(Task objective):
Each line below should be retyped exactly, with no pictures.

==*==

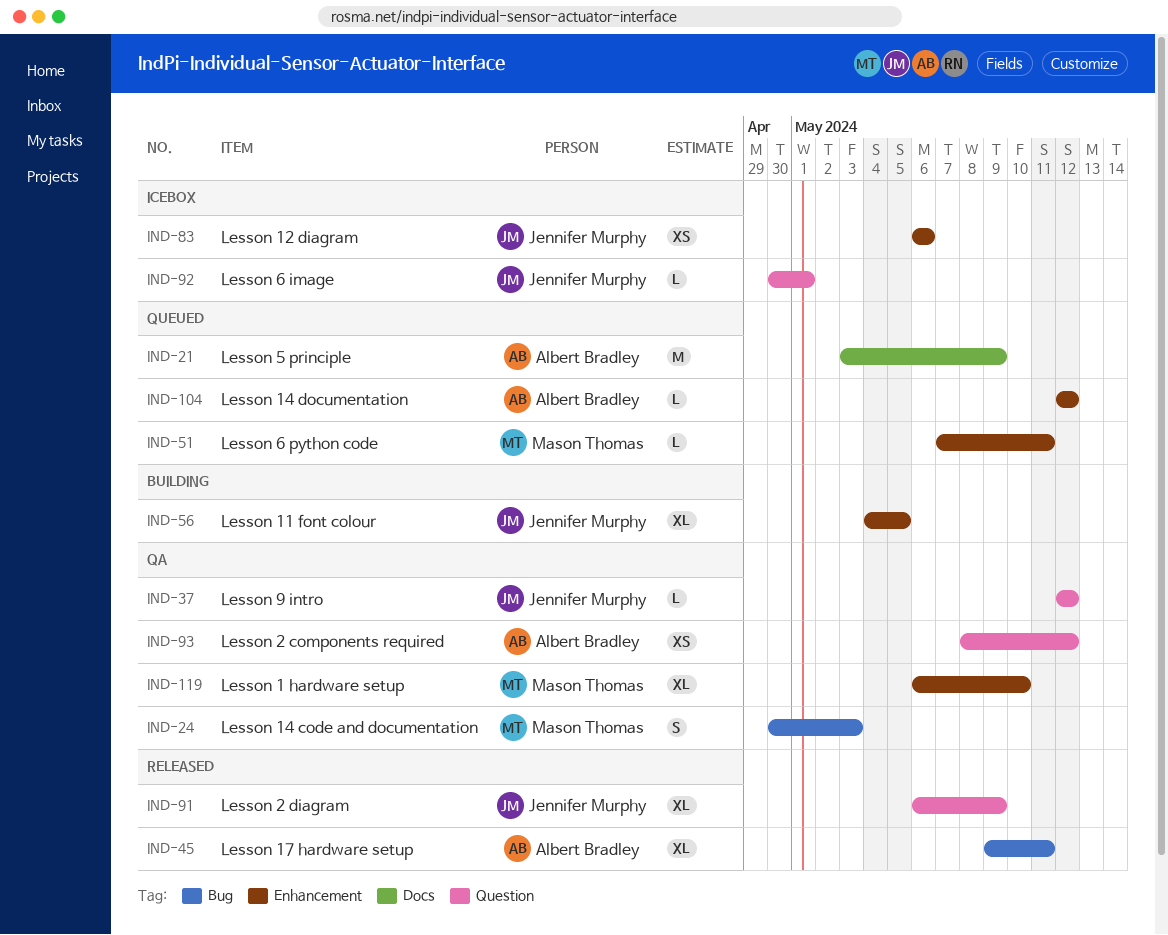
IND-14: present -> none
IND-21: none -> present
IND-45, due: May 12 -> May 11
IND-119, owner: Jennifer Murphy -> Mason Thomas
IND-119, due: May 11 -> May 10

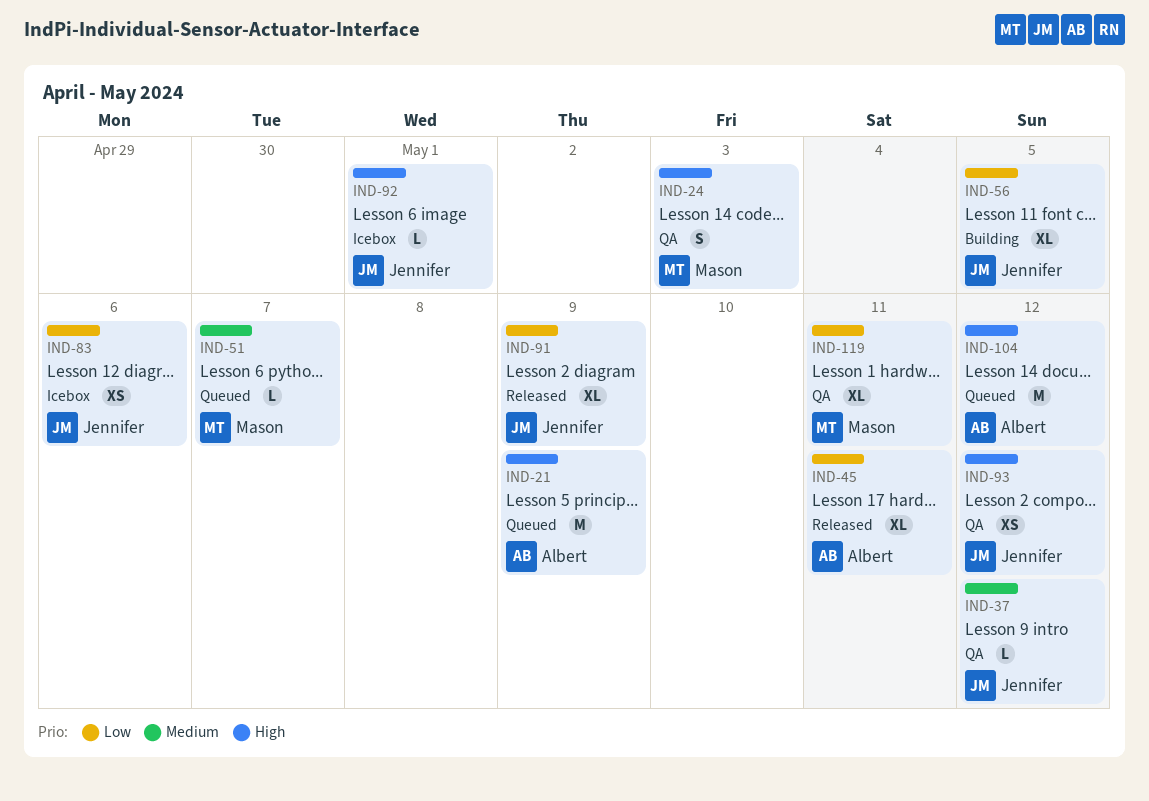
IND-51, due: May 11 -> May 7
IND-93, owner: Albert Bradley -> Jennifer Murphy
IND-104, estimate: L -> M
IND-119, due: May 10 -> May 11

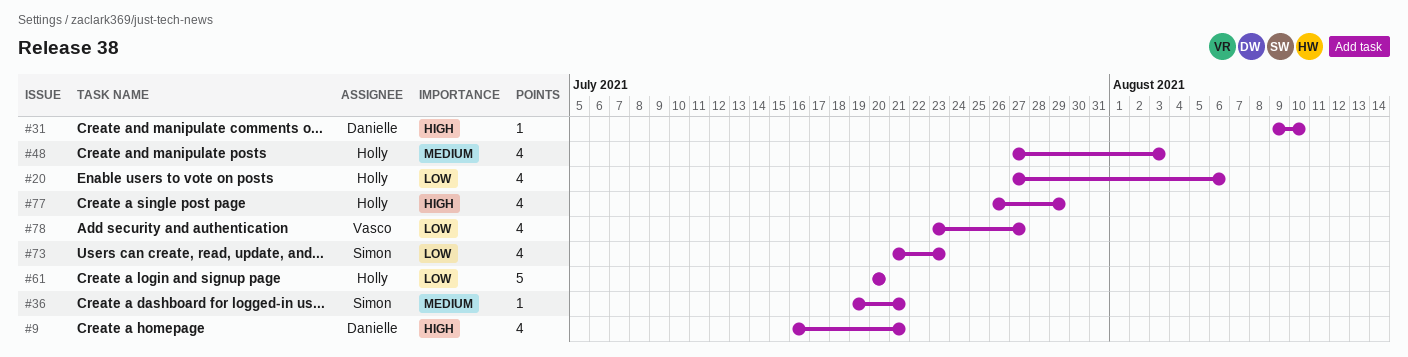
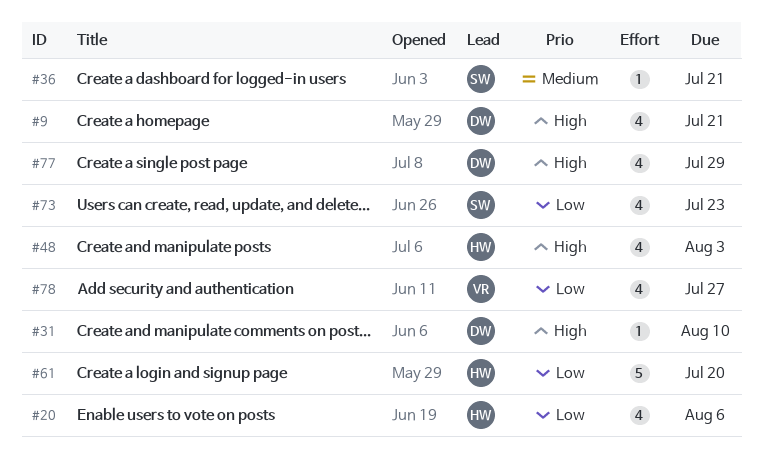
#48, priority: Medium -> High
#77, owner: Holly -> Danielle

==*==

(Answer below):
IND-14: present -> none
IND-21: none -> present
IND-45, due: May 12 -> May 11
IND-119, owner: Jennifer Murphy -> Mason Thomas
IND-119, due: May 11 -> May 10

IND-51, due: May 11 -> May 7
IND-93, owner: Albert Bradley -> Jennifer Murphy
IND-104, estimate: L -> M
IND-119, due: May 10 -> May 11

#48, priority: Medium -> High
#77, owner: Holly -> Danielle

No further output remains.